San Mateo, CA
Infrastructure / Full Time / Hybrid
We are on a mission to bridge the gap between enterprise business knowledge and data, democratizing data discovery and curation to prepare organizations for the era of generative AI. Today's data tools are overly complex, poorly integrated, and siloed, forcing AI practitioners and data scientists alike to spend more time wrestling with tools, relying on tribal knowledge, and navigating data lakes rather than doing meaningful data science work. The current landscape of data tools and processes is heavily manual and needs to catch up with the vast amount of data generated daily. With the advent of Gen AI and multi-modality, this challenge has only grown more complex and broken.

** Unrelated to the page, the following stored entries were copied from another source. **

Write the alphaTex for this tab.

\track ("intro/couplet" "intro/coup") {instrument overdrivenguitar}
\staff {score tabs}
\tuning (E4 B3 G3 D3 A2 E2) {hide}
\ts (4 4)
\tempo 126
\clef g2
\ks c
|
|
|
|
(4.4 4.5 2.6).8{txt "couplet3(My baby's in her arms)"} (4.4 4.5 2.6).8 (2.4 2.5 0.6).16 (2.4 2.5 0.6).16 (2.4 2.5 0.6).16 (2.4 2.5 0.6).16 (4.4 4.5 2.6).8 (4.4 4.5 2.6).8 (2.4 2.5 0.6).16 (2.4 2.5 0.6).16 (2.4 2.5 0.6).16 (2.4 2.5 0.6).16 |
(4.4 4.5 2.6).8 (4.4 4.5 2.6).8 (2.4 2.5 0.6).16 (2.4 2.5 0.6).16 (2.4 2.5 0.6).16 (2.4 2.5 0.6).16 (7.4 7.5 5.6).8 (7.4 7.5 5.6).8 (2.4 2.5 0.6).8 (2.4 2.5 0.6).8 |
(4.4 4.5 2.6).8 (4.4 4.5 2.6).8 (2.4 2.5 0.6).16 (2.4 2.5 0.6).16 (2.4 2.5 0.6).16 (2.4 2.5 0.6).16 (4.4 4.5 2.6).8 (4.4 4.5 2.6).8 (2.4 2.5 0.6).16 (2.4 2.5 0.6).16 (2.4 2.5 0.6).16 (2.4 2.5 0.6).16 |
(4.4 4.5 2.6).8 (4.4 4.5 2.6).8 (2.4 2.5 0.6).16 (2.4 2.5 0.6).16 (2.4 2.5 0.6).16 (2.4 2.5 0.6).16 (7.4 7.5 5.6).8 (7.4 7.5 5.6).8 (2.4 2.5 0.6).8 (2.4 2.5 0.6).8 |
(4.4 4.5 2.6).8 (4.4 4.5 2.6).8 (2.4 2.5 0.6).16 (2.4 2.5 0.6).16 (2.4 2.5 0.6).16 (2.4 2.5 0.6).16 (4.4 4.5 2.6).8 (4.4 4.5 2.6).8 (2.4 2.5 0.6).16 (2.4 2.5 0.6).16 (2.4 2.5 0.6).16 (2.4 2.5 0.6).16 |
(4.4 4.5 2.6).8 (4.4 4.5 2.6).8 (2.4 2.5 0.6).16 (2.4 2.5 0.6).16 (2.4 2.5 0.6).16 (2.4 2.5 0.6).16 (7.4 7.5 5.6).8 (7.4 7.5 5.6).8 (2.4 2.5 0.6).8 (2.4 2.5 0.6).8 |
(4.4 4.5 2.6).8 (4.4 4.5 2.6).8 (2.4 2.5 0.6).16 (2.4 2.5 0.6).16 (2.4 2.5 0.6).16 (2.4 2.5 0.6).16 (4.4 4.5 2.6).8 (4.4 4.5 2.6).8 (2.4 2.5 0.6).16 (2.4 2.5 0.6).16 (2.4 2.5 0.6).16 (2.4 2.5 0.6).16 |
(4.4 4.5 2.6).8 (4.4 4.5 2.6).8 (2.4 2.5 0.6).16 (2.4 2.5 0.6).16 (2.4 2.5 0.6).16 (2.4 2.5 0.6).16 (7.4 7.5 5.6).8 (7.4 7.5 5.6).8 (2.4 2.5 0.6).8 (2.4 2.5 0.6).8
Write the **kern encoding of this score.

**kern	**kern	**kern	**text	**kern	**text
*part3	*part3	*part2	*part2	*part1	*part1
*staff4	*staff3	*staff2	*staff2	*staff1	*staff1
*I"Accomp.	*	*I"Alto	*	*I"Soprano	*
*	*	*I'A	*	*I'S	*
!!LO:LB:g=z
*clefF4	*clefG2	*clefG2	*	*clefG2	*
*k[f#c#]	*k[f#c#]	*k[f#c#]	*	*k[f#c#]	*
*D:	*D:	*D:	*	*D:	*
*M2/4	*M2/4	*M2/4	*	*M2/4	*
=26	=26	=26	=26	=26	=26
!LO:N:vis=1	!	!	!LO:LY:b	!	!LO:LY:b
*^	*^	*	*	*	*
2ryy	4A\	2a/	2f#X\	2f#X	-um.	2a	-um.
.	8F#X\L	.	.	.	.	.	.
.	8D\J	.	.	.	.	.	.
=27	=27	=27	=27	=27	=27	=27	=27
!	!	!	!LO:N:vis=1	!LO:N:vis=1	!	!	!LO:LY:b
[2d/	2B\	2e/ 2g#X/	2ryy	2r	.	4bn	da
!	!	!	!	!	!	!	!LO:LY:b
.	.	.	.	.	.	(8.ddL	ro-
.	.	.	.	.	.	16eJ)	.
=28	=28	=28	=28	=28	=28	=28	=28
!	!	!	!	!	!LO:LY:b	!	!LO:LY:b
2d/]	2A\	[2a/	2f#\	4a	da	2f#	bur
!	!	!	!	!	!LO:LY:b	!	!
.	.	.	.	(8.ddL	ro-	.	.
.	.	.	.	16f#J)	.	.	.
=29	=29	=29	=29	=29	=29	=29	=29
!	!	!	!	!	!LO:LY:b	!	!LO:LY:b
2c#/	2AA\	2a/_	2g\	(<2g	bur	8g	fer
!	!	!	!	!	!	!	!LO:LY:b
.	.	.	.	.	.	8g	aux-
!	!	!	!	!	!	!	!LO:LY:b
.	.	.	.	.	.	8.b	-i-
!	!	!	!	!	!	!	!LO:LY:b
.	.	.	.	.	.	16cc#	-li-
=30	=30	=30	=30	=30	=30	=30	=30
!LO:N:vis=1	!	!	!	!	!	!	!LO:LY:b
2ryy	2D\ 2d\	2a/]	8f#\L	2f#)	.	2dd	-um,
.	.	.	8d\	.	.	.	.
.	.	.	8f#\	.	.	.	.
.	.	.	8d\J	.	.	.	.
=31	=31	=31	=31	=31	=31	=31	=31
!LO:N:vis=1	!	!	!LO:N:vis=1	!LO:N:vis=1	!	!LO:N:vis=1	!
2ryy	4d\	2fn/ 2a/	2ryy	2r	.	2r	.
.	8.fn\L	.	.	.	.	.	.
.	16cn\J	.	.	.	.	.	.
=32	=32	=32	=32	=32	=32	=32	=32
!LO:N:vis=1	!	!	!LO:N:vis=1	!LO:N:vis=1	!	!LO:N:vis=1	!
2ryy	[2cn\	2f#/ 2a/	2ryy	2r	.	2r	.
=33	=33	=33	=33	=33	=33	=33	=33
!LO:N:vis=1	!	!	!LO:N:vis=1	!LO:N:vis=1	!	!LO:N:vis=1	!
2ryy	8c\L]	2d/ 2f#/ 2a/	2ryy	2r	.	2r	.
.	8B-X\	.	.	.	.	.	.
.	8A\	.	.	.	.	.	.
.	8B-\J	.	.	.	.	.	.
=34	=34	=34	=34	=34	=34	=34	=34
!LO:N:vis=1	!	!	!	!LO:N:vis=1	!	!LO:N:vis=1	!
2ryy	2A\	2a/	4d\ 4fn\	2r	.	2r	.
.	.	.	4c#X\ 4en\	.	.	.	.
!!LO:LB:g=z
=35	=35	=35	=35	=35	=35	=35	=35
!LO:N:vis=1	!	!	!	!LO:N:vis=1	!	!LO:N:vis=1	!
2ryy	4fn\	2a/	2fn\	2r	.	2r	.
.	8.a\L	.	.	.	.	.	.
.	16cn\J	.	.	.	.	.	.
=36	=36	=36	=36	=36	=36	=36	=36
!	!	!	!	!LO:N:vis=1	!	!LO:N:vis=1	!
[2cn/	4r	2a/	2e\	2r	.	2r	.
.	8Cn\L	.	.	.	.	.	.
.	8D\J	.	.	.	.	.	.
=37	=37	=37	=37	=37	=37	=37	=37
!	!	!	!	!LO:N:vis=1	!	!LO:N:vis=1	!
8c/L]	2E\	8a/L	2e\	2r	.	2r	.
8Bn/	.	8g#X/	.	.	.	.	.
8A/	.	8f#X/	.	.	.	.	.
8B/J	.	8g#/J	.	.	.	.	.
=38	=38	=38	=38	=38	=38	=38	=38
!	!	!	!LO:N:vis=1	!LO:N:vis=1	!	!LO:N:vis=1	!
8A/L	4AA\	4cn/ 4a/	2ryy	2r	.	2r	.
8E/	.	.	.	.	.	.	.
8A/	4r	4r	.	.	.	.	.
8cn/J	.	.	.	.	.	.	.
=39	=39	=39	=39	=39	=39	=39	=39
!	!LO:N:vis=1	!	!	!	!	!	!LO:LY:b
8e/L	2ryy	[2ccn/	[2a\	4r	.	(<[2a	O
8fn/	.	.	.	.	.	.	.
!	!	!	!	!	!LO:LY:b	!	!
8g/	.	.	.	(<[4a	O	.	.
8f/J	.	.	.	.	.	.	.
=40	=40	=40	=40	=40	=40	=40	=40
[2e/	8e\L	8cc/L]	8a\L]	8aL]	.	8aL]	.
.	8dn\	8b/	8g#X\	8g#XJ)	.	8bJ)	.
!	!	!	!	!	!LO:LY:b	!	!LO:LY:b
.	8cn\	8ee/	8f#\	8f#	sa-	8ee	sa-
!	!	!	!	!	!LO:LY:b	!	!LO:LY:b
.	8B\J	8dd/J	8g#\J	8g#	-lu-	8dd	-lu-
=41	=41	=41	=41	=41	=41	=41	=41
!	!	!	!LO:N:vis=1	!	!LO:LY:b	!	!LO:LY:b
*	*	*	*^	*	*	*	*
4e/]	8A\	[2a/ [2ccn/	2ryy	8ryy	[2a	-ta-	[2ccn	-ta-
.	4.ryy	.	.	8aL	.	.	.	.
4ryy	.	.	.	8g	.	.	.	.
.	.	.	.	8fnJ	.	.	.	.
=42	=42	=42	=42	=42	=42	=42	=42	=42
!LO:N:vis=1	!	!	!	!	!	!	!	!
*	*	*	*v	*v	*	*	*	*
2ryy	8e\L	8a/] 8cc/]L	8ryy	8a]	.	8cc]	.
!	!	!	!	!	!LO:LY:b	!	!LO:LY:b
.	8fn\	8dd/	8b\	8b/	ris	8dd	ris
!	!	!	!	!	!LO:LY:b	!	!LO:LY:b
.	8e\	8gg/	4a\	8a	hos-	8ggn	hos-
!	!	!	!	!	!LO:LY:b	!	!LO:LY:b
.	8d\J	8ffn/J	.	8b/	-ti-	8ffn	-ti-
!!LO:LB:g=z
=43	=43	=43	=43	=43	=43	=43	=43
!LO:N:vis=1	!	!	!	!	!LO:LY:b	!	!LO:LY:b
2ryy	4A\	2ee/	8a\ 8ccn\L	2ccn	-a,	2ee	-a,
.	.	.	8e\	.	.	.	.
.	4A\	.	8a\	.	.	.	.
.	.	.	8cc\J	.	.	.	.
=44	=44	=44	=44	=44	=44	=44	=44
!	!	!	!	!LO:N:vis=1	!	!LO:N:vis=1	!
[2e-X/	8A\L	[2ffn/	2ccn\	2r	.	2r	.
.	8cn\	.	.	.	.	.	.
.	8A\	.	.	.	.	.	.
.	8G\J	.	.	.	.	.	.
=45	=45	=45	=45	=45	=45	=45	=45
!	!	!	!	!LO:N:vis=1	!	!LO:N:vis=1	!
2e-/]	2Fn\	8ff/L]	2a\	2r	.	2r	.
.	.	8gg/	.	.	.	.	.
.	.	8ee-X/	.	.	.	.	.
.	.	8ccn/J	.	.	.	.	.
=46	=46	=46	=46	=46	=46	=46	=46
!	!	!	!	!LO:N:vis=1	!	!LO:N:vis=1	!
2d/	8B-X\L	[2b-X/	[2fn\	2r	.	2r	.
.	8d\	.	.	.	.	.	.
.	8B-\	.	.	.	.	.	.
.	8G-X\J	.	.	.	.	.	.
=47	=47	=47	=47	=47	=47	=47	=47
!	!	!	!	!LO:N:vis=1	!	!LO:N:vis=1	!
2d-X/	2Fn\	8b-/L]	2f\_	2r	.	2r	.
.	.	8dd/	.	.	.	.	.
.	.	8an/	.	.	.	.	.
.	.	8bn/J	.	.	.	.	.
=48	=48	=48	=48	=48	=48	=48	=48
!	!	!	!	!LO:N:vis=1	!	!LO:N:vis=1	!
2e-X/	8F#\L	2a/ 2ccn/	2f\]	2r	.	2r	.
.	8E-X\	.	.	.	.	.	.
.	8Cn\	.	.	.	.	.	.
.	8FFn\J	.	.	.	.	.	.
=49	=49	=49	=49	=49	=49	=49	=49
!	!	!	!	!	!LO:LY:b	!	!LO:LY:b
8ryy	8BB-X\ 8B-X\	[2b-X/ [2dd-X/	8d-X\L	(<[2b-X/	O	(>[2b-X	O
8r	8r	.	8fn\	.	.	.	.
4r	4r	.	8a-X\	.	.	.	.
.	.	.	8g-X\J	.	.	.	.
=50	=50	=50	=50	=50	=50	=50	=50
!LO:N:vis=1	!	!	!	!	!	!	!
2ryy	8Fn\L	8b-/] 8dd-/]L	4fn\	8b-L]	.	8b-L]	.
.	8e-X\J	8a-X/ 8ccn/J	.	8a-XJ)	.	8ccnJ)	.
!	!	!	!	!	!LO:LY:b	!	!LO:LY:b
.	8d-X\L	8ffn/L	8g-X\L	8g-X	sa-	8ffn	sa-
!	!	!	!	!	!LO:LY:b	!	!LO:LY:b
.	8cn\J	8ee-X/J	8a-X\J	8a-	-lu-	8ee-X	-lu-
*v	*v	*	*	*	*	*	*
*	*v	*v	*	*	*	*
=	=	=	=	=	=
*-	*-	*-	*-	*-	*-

Backed by top VC funds, we are committed to making enterprise data AI-ready faster, more reliably, and with a stronger foundation of factual semantic knowledge. This leads to more accurate models, superior outcomes, and better business results. Our team of seasoned data infrastructure and machine learning experts (from LinkedIn, Visa, Truera, Hive, and Branch) has spent the past two decades building bespoke systems to solve these very challenges.
Join our growing team of ML research and data infrastructure experts. We're committed to empowering AI and data scientists to seamlessly integrate semantic learning with generative AI. Be part of our journey to shape the future of enterprise AI.
About the role
We are seeking a Backend Engineer with deep experience in microservices architecture to join our team. The ideal candidate will have expertise in building and operating distributed backend systems using technologies like Java, Ray, PostGres, and Kubernetes. In this role, you'll be critical in designing, implementing, and scaling the core microservices that power our AI and data platform.
You'll help define service boundaries, build robust APIs, and ensure reliable communication across our ingestion, extraction, and knowledge graph systems. We're looking for someone who brings strong backend engineering fundamentals and a track record of delivering production-grade systems in fast-moving environments.